Start of Document excerpt

The meaning of life is just to be alive. It is so plain and so obvious and so simple. And yet, everybody rushes around in a great panic as if it were necessary to achieve something beyond themselves – Alan Watts

And suddenly again I’m awakened. To identify with healing is also to identify with suffering. I’d become addicted as much to my suffering and the alleviation thereof as I had any drug or sex or hobby du jour. At what point can you say, “that’s it, I’ve healed enough. “ how many times do you check in on a scab and pick at the edges before leaving it alone? If there’s a wound that will not heal, typically there is a sickness feeding it. If there was cocaine in the house, it’d soon be up my nose. So, don’t bring cocaine into the house and even better yet, stop hanging out with the supplier. Stop driving down the street they live on. Move out of town if you have to.

“If thy eye offends thee, pluck it out.” Matthew 5:29

The remainder of my trip is seen through these rose colored glasses, with understanding that everything I am doing is now because I want to, not for some purpose or position. If healing is needed, it will happen naturally. No force needed.

And so, I had a delightful visit with the most beautiful woman in the world. We ate. We cackled. We visited friends and went out in the town. We played with dogs and smoked cloves and dished ideas for creative ventures. We drove downtown into the Crossroads and soaked up art. I made note of how some places change, and others are icons.

End of Document excerpt

** Work instruction 1 **
In the essay on healing, turn the paragraph that begins "And so, I had a delightful visit" into a short bulleted list that keeps its main facts.
** Work instruction 2 **
Pick up the essay on healing after its final sentence and write a few more sentences that continue it.
The data come from a different source than the essay.

Start of Data extracts

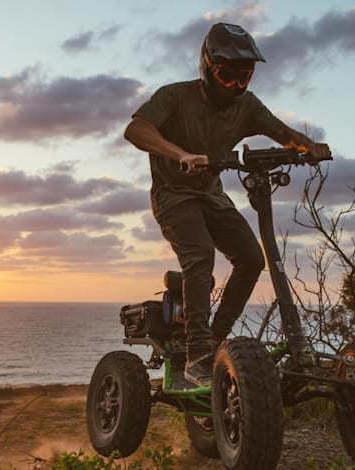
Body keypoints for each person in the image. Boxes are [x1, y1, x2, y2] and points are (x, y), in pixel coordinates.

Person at [124, 22, 331, 387]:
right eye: (227, 75)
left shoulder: (245, 106)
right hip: (174, 195)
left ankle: (215, 339)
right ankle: (198, 354)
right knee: (201, 255)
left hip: (212, 196)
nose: (235, 85)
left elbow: (282, 132)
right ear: (207, 66)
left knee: (251, 258)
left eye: (244, 77)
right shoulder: (174, 97)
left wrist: (307, 147)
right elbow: (136, 130)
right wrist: (180, 154)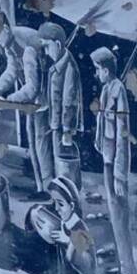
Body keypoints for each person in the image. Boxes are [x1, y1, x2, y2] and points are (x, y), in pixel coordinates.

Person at [0, 10, 53, 191]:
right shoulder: (10, 43)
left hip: (45, 102)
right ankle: (41, 189)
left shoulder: (28, 47)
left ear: (5, 29)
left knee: (42, 146)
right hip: (33, 102)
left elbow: (32, 87)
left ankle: (49, 190)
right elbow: (12, 71)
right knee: (34, 144)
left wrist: (7, 101)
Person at [91, 46, 137, 274]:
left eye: (98, 69)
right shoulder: (108, 88)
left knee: (120, 217)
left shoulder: (118, 91)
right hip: (108, 159)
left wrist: (120, 173)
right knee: (114, 213)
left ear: (106, 69)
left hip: (115, 163)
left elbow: (122, 134)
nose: (96, 74)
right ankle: (124, 267)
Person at [26, 176, 105, 274]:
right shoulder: (64, 221)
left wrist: (69, 241)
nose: (56, 208)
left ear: (72, 205)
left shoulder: (79, 229)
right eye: (54, 203)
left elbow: (90, 268)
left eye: (61, 204)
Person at [39, 22, 83, 187]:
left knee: (63, 166)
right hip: (55, 124)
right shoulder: (58, 64)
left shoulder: (69, 67)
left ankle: (66, 197)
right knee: (59, 164)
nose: (45, 51)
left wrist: (66, 130)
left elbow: (69, 102)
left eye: (46, 46)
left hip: (62, 127)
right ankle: (61, 195)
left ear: (57, 44)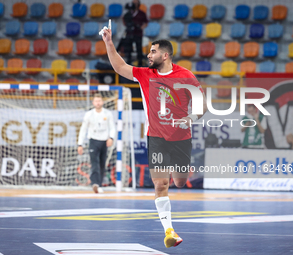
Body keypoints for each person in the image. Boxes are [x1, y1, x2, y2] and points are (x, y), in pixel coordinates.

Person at [102, 27, 207, 248]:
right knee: (160, 184)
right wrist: (109, 42)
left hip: (181, 137)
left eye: (152, 52)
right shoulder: (144, 74)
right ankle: (169, 231)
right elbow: (120, 66)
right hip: (156, 137)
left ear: (165, 55)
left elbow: (202, 105)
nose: (148, 55)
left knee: (179, 181)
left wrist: (190, 117)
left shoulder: (185, 76)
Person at [77, 93, 116, 194]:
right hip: (93, 141)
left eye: (99, 101)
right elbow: (83, 129)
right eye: (96, 101)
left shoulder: (107, 114)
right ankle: (95, 184)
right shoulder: (89, 114)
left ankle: (99, 184)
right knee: (95, 163)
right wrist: (80, 144)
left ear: (102, 102)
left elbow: (112, 127)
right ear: (93, 102)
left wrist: (111, 138)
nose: (98, 103)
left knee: (102, 163)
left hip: (104, 141)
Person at [122, 0, 148, 66]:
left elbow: (146, 22)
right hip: (129, 33)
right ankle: (128, 63)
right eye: (133, 3)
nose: (134, 5)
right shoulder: (128, 13)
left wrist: (141, 27)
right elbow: (124, 20)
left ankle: (140, 63)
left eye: (136, 3)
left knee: (139, 49)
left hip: (138, 33)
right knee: (128, 49)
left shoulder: (142, 13)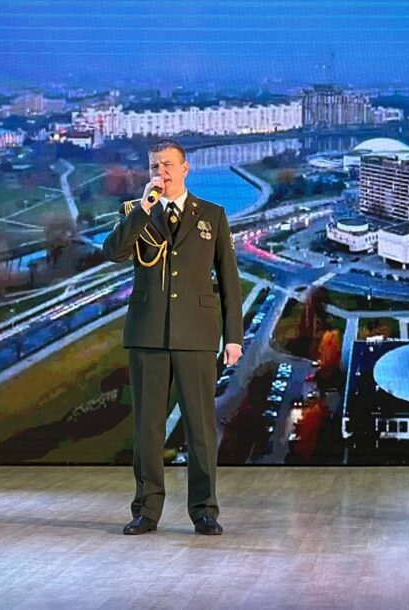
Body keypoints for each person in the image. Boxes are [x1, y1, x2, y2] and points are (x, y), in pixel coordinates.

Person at [102, 139, 243, 536]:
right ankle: (146, 511)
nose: (160, 172)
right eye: (154, 166)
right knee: (147, 428)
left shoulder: (212, 215)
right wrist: (144, 209)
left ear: (184, 169)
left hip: (196, 335)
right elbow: (113, 252)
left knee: (200, 428)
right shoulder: (136, 212)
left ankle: (204, 510)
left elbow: (229, 282)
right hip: (147, 334)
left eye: (167, 165)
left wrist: (233, 337)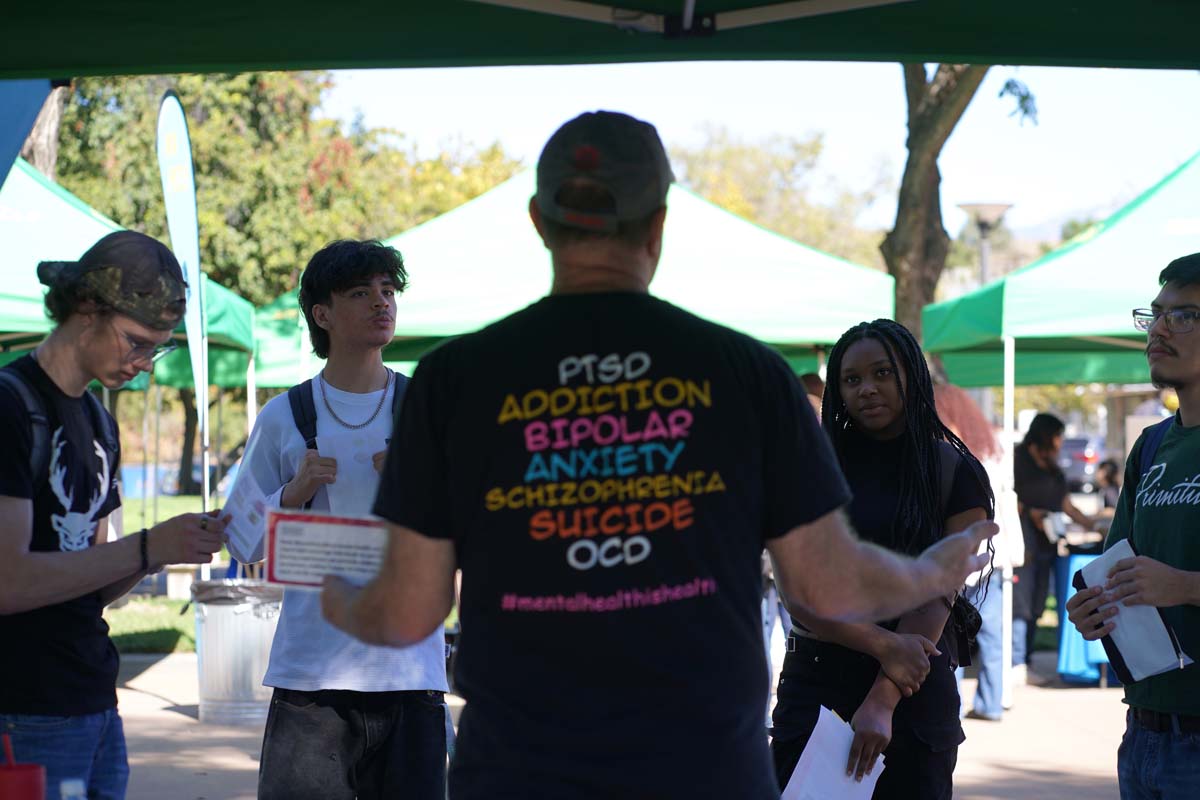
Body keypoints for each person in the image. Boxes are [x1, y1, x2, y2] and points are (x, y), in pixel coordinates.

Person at [319, 110, 994, 800]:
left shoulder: (453, 380)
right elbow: (824, 585)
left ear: (539, 221)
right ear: (658, 224)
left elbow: (407, 613)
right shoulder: (747, 374)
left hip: (520, 767)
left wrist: (336, 594)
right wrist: (922, 572)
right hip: (702, 767)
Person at [0, 230, 226, 798]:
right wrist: (149, 547)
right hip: (24, 709)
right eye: (138, 342)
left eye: (159, 348)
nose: (146, 364)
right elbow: (9, 581)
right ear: (86, 310)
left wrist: (169, 549)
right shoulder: (10, 405)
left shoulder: (100, 423)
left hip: (95, 700)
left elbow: (90, 585)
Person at [226, 240, 449, 799]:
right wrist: (293, 491)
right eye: (360, 292)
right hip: (312, 685)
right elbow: (240, 539)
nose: (382, 302)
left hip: (412, 678)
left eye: (388, 290)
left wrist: (417, 484)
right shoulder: (284, 415)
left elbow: (474, 534)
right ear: (321, 314)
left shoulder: (430, 408)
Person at [770, 322, 994, 798]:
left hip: (912, 684)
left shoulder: (954, 470)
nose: (867, 388)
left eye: (882, 373)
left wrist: (882, 697)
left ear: (911, 375)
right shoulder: (812, 467)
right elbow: (798, 589)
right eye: (851, 379)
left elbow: (938, 594)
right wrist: (878, 643)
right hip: (816, 679)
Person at [1067, 253, 1200, 799]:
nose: (1159, 329)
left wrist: (1186, 587)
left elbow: (1169, 583)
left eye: (1184, 315)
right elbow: (1117, 568)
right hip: (1143, 734)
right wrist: (1093, 607)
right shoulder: (1149, 448)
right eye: (1156, 314)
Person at [933, 383, 1014, 722]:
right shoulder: (988, 449)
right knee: (988, 633)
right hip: (986, 560)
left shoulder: (949, 456)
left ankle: (954, 704)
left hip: (964, 558)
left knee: (947, 632)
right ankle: (989, 701)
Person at [1012, 413, 1097, 678]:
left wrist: (1093, 525)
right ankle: (1016, 661)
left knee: (1038, 602)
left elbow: (1065, 505)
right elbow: (1004, 496)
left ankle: (1027, 658)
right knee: (1021, 600)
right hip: (1023, 540)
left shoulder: (1053, 467)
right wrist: (1030, 511)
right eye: (1058, 435)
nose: (1061, 441)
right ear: (1046, 434)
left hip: (1048, 542)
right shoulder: (1017, 459)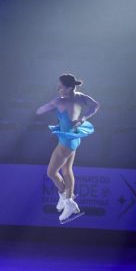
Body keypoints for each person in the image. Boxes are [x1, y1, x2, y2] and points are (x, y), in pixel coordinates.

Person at [36, 73, 99, 223]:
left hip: (65, 142)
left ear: (69, 87)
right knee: (66, 170)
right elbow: (96, 106)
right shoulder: (81, 96)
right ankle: (68, 199)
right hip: (73, 139)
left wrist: (49, 105)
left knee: (51, 172)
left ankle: (67, 199)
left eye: (60, 87)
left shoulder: (59, 101)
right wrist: (84, 117)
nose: (58, 89)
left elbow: (39, 111)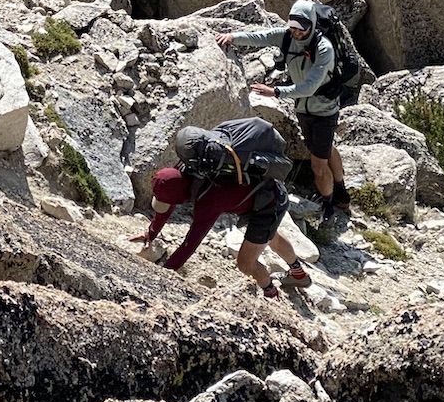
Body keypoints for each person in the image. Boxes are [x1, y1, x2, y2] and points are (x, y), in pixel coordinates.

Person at [217, 0, 360, 226]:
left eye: (301, 30)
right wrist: (234, 37)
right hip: (303, 109)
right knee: (323, 147)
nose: (296, 34)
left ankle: (330, 204)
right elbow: (261, 36)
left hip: (323, 109)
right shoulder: (287, 36)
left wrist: (275, 92)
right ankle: (341, 191)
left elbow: (310, 87)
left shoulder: (324, 49)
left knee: (317, 164)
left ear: (312, 26)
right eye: (293, 28)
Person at [130, 119, 313, 297]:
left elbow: (190, 244)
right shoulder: (189, 164)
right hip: (266, 191)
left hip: (268, 206)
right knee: (270, 236)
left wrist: (163, 275)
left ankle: (270, 293)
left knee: (246, 264)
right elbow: (167, 203)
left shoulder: (209, 199)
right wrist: (151, 234)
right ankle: (298, 275)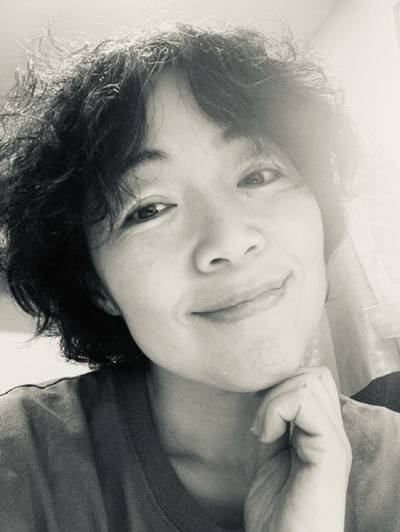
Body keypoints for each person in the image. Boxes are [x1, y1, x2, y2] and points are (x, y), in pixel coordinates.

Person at [0, 22, 399, 532]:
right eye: (149, 209)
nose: (229, 240)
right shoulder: (22, 463)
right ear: (96, 284)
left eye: (258, 175)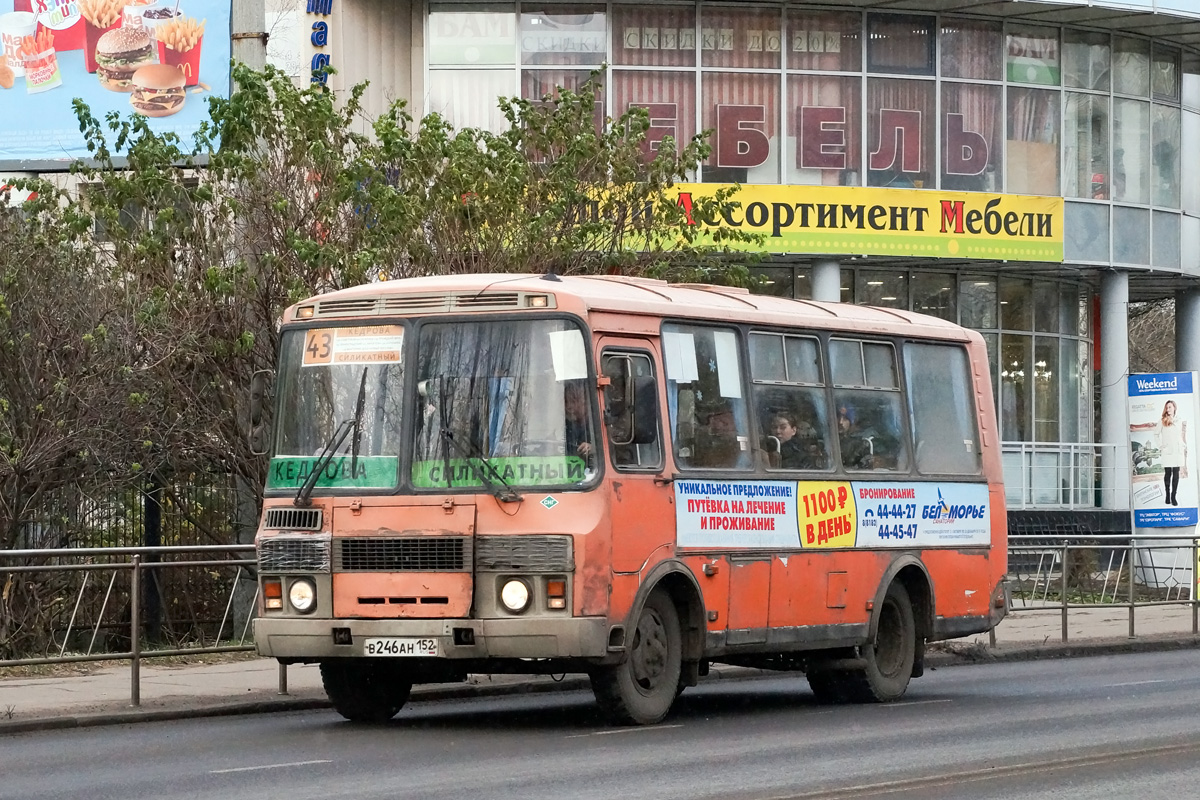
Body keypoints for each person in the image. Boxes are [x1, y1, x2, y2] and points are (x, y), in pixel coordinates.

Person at [1158, 400, 1187, 506]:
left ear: (1174, 407)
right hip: (1168, 451)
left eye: (1170, 407)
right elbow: (1156, 434)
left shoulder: (1178, 420)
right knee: (1167, 473)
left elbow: (1179, 434)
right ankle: (1167, 495)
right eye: (1167, 407)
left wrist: (1183, 444)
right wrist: (1161, 445)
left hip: (1177, 450)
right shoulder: (1162, 421)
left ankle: (1173, 496)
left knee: (1176, 473)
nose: (1168, 409)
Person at [563, 381, 595, 460]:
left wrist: (593, 449)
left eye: (574, 401)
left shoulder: (599, 426)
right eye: (566, 402)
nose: (569, 406)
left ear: (585, 402)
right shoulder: (565, 428)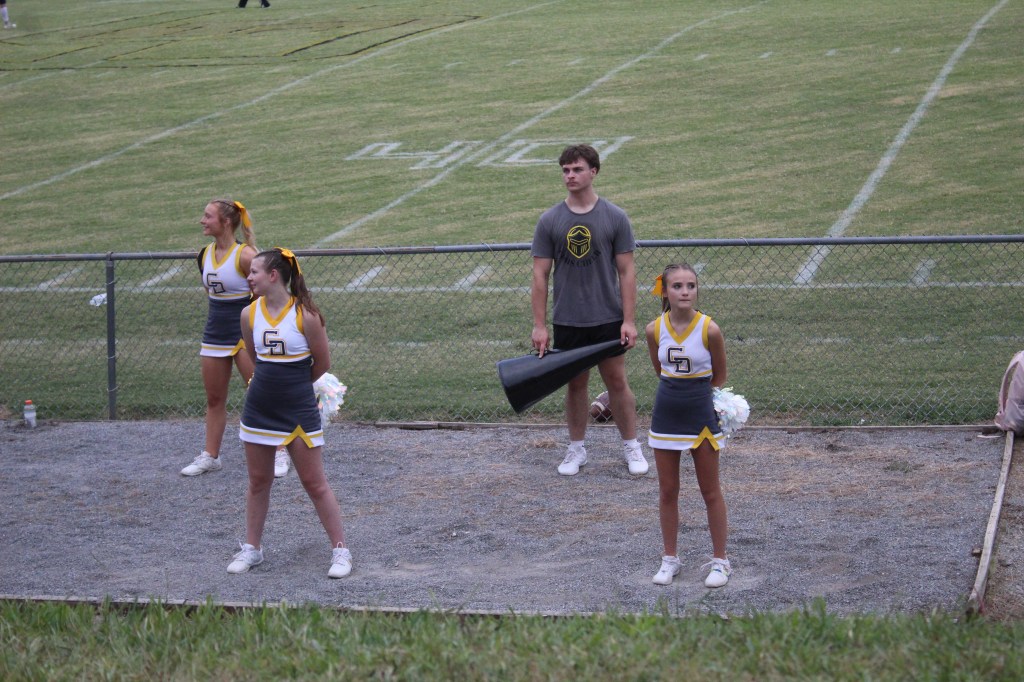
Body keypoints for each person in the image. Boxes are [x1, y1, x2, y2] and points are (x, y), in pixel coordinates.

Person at [228, 247, 352, 578]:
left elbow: (322, 362)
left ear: (273, 276)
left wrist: (295, 387)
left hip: (298, 409)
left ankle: (341, 551)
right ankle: (252, 549)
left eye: (254, 272)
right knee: (258, 481)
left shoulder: (306, 316)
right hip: (259, 409)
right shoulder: (248, 314)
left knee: (314, 482)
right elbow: (254, 358)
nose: (248, 277)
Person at [530, 143, 648, 476]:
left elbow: (627, 271)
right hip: (568, 319)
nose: (570, 175)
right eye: (566, 170)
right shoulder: (550, 220)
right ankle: (576, 449)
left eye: (577, 169)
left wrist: (628, 320)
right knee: (576, 385)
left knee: (617, 383)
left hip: (607, 318)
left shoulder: (615, 217)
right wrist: (540, 325)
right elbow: (539, 275)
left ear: (593, 172)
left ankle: (632, 446)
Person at [180, 200, 292, 479]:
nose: (202, 221)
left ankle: (280, 450)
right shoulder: (204, 255)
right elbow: (211, 294)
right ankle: (211, 456)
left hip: (244, 334)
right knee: (214, 398)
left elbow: (264, 293)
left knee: (261, 393)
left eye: (208, 216)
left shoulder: (245, 255)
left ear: (226, 222)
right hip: (214, 334)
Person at [645, 263, 731, 588]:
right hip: (666, 415)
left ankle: (721, 561)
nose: (685, 292)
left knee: (710, 490)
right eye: (677, 286)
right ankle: (670, 559)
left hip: (700, 416)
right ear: (665, 291)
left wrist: (696, 395)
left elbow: (719, 376)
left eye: (691, 286)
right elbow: (660, 370)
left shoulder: (710, 329)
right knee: (668, 491)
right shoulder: (654, 329)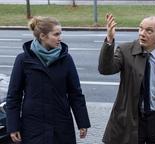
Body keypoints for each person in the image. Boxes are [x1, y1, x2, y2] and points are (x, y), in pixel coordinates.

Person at [98, 13, 155, 144]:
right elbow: (105, 69)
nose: (142, 33)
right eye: (140, 28)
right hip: (131, 118)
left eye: (149, 31)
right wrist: (109, 40)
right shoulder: (125, 51)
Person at [6, 16, 91, 144]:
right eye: (56, 34)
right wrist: (13, 126)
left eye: (60, 34)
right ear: (42, 36)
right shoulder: (23, 60)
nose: (60, 38)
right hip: (33, 127)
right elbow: (14, 96)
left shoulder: (66, 59)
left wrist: (82, 122)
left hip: (61, 125)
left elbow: (75, 94)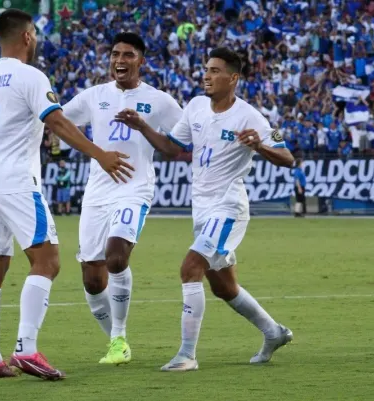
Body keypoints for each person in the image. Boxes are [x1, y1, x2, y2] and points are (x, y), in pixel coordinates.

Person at [0, 9, 133, 381]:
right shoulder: (31, 76)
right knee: (47, 260)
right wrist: (101, 154)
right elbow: (57, 121)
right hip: (17, 182)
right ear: (28, 36)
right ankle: (26, 349)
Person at [116, 47, 295, 372]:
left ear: (233, 78)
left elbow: (288, 156)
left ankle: (187, 355)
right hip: (202, 210)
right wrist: (142, 127)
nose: (207, 76)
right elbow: (173, 147)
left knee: (190, 267)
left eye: (215, 71)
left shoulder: (251, 116)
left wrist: (260, 145)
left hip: (228, 208)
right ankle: (274, 332)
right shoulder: (196, 107)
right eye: (206, 70)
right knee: (223, 286)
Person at [62, 32, 183, 365]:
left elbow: (176, 147)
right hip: (98, 192)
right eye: (115, 54)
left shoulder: (159, 101)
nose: (120, 60)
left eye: (128, 55)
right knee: (91, 277)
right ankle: (117, 342)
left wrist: (143, 127)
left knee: (116, 257)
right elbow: (58, 121)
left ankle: (118, 337)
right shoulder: (93, 96)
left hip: (134, 188)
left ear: (141, 60)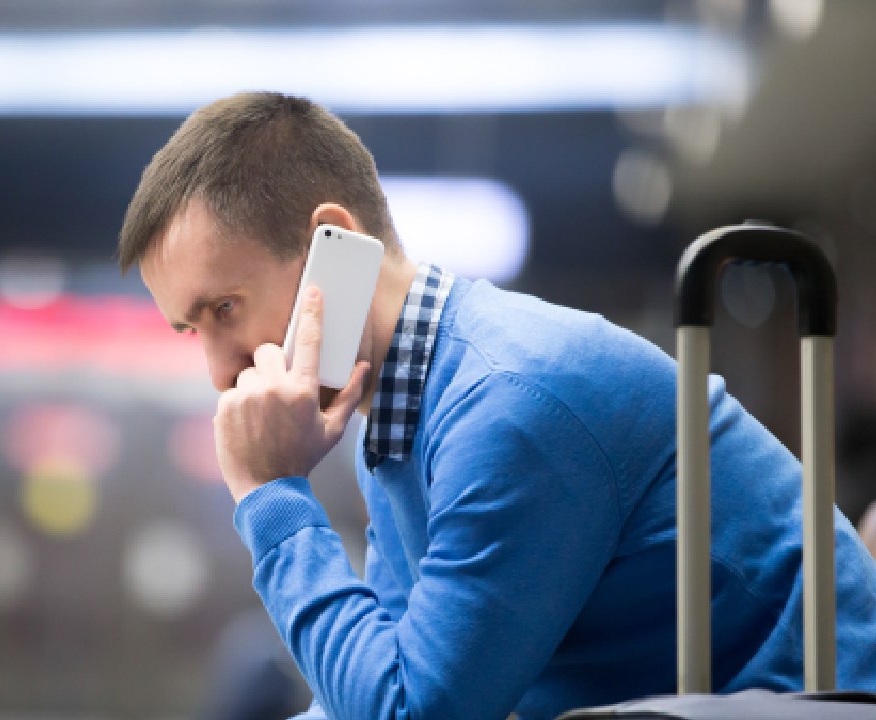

End of Data extracts

** Response box 1 **
- Had a delightful visit with the most beautiful woman in the world
- Ate, cackled, visited friends, and went out in the town
- Played with dogs, smoked cloves, and traded ideas for creative ventures
- Drove downtown into the Crossroads to soak up art
- Noted that some places change while others are icons

** Response box 2 **
What I was most dismayed to see what what I had come for. The Temple. I had built this beast up in my mind as a monolith of magnificence. It was living and breathing, writhing with magic and creative power. Now though, to see it, was as to see a body prepped for embalming- all of the blood, all of the vital energy was gone. And so it was, just another building in a tiny town in the middle of everywhere. All of the meaning, the magic, the life, the power that this structure had was that which I had put into it. Without it, it is merely an organization of limestone and marble.

The journey home is smooth and uneventful. I think of nothing most of the way. I pet the dog. I listen to more Watts, I snack on whatever’s at Love’s and drink black coffee from Starbucks. And really, that’s how this whole business started. A kiss and a black coffee, with a green stopper plugging the steam vent. I started out with a little yellow dog, and ended up with another one.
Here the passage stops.